Source data:
=== Begin Enclosure ===

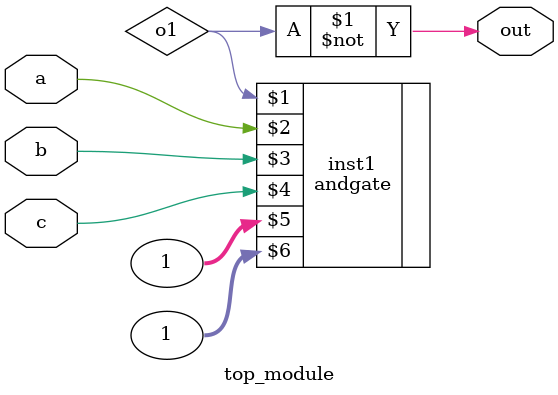
<source format=v>
module top_module (input a, input b, input c, output out);//
    
    wire o1;
    assign out = ~o1;

    andgate inst1 ( o1, a, b, c, 1, 1 );

endmodule

</source>
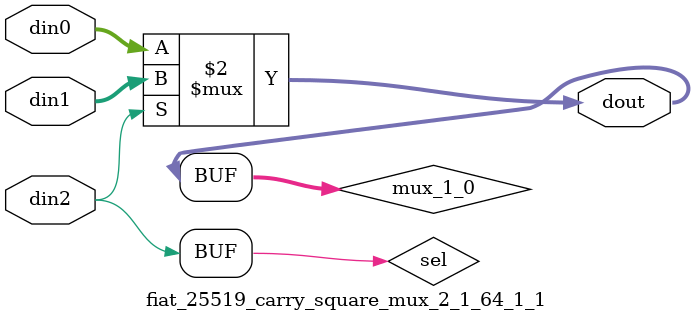
<source format=v>

`timescale 1ns/1ps

module fiat_25519_carry_square_mux_2_1_64_1_1 #(
parameter
    ID                = 0,
    NUM_STAGE         = 1,
    din0_WIDTH       = 32,
    din1_WIDTH       = 32,
    din2_WIDTH         = 32,
    dout_WIDTH            = 32
)(
    input  [63 : 0]     din0,
    input  [63 : 0]     din1,
    input  [0 : 0]    din2,
    output [63 : 0]   dout);

// puts internal signals
wire [0 : 0]     sel;
// level 1 signals
wire [63 : 0]         mux_1_0;

assign sel = din2;

// Generate level 1 logic
assign mux_1_0 = (sel[0] == 0)? din0 : din1;

// output logic
assign dout = mux_1_0;

endmodule

</source>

=== End Enclosure ===

* WHAT YOU ARE ASKED TO DO
Please copy only the lines from the one with "output [63 : 0]" through the final line of the records above, both ends included.

* COMPLETED TASK
    output [63 : 0]   dout);

// puts internal signals
wire [0 : 0]     sel;
// level 1 signals
wire [63 : 0]         mux_1_0;

assign sel = din2;

// Generate level 1 logic
assign mux_1_0 = (sel[0] == 0)? din0 : din1;

// output logic
assign dout = mux_1_0;

endmodule

</source>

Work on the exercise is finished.